━━ RECORDS TO PROCESS ━━

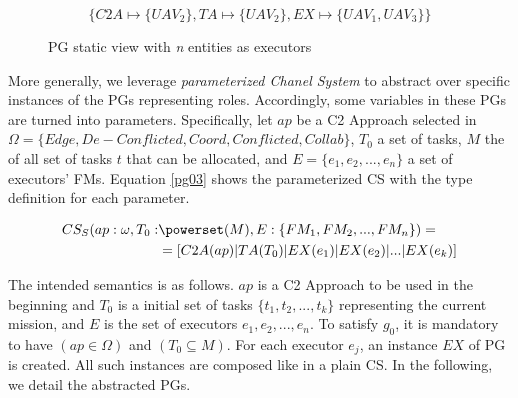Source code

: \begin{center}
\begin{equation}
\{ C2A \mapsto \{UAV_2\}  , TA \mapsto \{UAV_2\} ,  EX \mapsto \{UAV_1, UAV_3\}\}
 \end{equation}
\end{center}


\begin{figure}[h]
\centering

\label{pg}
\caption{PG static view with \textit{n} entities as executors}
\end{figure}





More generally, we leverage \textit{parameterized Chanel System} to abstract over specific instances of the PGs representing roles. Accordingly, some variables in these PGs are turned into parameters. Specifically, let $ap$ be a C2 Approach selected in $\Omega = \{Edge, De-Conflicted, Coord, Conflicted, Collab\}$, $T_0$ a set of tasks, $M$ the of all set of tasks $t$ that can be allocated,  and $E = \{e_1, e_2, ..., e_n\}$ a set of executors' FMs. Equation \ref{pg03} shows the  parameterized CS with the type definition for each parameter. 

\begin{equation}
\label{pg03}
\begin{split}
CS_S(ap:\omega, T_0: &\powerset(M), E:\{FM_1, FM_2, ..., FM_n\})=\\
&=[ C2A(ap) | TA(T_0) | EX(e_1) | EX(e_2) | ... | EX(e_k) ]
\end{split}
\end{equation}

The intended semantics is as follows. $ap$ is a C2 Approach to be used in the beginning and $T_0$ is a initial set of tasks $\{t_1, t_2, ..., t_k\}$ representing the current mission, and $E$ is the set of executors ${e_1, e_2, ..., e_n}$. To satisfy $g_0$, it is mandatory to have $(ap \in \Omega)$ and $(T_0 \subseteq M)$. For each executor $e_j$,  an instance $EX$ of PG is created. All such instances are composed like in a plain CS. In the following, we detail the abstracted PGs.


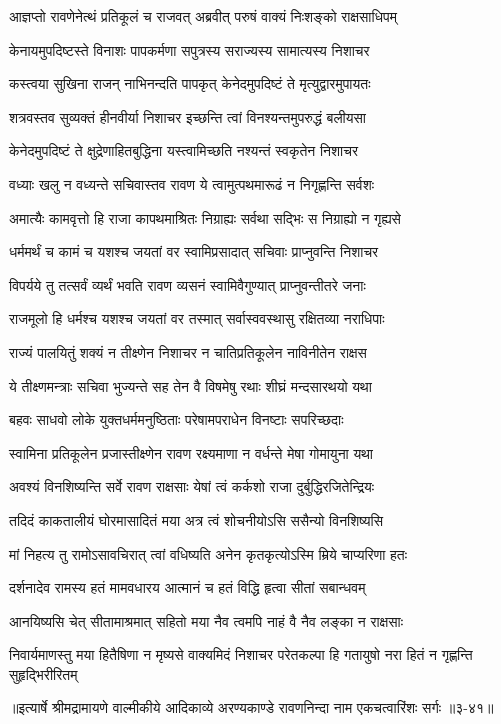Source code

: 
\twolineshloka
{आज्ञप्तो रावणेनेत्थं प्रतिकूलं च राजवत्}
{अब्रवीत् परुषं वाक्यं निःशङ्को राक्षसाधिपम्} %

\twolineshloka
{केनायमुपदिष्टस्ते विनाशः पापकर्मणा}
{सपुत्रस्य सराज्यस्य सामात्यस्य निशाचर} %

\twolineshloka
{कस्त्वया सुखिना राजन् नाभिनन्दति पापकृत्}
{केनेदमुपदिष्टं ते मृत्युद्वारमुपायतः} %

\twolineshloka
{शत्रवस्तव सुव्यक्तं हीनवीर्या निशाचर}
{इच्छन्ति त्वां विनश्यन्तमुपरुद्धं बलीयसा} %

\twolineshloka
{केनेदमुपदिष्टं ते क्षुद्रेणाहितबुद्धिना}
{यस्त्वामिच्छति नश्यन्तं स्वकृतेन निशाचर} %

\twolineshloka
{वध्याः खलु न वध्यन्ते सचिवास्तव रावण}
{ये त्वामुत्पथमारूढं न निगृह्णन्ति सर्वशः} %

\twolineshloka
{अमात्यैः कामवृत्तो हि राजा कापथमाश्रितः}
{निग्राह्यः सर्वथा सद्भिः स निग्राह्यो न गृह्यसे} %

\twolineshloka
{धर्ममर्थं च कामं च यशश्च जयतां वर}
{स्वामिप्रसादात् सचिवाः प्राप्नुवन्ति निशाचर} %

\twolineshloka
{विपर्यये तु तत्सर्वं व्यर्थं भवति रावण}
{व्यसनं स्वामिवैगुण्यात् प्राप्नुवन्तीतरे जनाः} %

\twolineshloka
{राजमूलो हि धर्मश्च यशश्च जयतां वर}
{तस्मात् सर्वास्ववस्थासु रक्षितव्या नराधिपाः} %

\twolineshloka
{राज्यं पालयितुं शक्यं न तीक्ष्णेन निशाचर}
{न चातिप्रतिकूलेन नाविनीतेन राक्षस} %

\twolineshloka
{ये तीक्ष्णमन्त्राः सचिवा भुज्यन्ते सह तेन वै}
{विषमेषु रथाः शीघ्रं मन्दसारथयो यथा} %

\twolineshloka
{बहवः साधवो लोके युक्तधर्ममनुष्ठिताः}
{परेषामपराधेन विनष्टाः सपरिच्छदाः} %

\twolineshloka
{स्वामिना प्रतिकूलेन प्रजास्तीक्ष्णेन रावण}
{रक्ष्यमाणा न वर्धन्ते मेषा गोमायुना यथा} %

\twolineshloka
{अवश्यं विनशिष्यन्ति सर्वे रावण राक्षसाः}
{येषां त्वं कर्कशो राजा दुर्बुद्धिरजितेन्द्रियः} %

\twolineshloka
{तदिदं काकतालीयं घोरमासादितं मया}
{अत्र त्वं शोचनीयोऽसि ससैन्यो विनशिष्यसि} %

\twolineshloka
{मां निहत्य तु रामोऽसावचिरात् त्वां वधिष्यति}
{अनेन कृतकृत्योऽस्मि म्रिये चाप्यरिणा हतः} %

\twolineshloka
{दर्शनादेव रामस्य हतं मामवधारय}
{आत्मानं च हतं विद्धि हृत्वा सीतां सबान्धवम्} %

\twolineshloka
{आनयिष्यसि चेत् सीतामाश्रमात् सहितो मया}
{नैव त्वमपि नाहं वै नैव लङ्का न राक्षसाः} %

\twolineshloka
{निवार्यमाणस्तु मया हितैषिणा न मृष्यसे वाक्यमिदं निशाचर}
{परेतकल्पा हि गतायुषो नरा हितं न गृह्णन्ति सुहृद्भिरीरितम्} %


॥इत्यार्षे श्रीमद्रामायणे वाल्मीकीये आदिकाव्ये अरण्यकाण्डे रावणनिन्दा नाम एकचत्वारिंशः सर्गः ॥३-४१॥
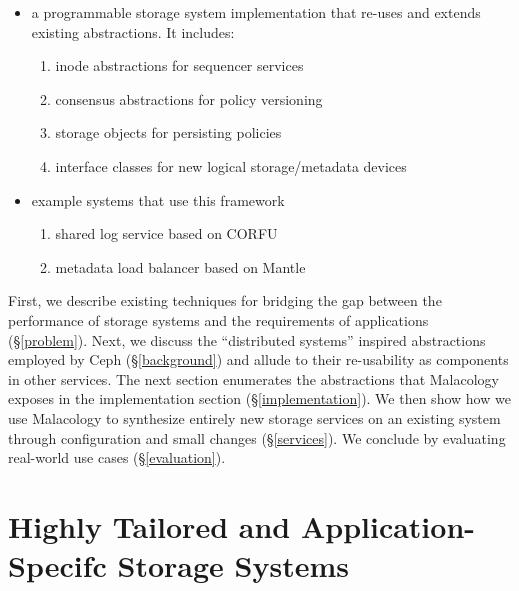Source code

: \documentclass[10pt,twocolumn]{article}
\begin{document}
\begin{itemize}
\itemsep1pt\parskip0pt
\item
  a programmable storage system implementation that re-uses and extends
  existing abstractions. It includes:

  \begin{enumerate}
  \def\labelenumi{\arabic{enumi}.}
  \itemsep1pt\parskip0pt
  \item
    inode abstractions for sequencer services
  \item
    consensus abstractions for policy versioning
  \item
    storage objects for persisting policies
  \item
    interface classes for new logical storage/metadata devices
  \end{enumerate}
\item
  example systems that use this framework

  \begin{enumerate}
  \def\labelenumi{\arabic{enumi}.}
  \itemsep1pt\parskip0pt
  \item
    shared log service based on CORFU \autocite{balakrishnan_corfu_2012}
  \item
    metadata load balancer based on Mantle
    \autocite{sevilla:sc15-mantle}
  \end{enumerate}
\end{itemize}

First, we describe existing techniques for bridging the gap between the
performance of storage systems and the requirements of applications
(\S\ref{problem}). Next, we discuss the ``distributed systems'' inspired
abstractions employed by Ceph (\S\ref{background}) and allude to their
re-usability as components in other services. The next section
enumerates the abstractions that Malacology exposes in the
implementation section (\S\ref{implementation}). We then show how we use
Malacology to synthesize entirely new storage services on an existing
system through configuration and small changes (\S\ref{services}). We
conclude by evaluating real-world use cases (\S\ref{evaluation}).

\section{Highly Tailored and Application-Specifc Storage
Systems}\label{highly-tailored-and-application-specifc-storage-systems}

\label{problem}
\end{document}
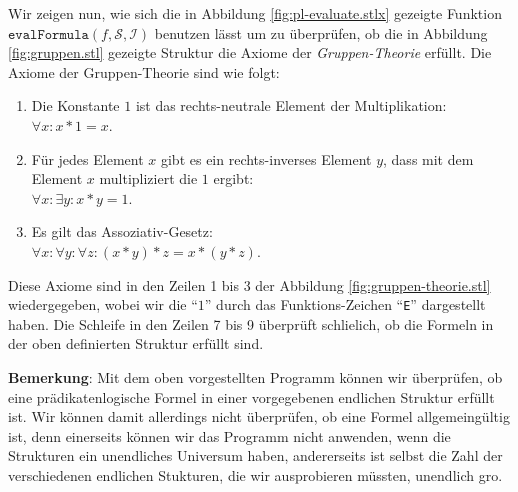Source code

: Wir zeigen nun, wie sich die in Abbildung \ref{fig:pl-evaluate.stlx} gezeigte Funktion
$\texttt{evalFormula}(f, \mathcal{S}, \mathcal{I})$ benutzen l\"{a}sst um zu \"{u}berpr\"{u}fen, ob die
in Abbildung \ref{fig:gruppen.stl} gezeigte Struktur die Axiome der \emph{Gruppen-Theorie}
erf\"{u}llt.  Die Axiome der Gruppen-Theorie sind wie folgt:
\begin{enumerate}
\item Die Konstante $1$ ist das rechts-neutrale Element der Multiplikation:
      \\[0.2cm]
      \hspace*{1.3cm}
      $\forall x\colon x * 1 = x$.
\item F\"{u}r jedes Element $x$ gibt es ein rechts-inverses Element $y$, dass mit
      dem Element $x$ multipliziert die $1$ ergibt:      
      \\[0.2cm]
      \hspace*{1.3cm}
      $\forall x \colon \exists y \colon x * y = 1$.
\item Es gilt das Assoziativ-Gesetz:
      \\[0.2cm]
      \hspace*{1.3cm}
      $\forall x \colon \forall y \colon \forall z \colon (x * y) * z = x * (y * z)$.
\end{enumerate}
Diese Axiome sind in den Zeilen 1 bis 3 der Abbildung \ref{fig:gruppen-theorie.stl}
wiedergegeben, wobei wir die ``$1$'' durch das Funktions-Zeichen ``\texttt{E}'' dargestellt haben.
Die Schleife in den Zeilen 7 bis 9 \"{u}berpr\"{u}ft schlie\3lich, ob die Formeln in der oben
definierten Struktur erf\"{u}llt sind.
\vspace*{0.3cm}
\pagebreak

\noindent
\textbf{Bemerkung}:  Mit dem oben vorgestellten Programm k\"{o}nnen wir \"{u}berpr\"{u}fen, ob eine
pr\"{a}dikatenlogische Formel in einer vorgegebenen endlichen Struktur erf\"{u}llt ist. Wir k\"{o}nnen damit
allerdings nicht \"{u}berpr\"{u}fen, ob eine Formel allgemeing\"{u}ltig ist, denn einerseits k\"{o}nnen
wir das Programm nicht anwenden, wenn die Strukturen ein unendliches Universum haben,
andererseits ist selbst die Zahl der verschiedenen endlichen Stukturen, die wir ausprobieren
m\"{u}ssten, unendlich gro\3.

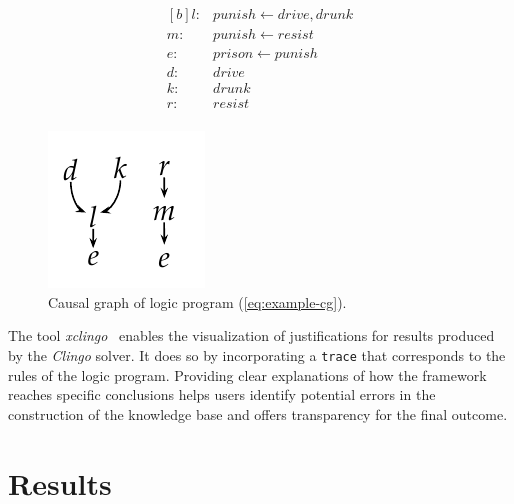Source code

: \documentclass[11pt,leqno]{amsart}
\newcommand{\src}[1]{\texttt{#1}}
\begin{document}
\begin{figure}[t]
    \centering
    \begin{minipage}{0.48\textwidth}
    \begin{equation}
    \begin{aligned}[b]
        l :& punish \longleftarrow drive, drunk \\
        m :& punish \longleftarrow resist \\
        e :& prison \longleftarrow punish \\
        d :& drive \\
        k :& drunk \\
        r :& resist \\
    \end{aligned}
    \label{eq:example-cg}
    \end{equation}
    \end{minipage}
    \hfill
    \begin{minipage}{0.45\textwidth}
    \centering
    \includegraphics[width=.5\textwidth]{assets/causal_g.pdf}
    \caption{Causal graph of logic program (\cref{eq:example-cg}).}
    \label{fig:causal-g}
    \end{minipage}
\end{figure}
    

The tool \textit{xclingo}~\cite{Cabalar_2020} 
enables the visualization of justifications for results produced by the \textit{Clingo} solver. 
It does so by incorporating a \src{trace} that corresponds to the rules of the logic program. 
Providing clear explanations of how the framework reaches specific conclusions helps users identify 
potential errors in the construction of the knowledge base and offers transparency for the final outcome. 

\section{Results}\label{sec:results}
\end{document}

━━━

EXERCISE PROMPT: Go through the material line by line and work out how many lines include the string "haben". Reply with the number only.

SOLUTION TO THIS PROBLEM: 2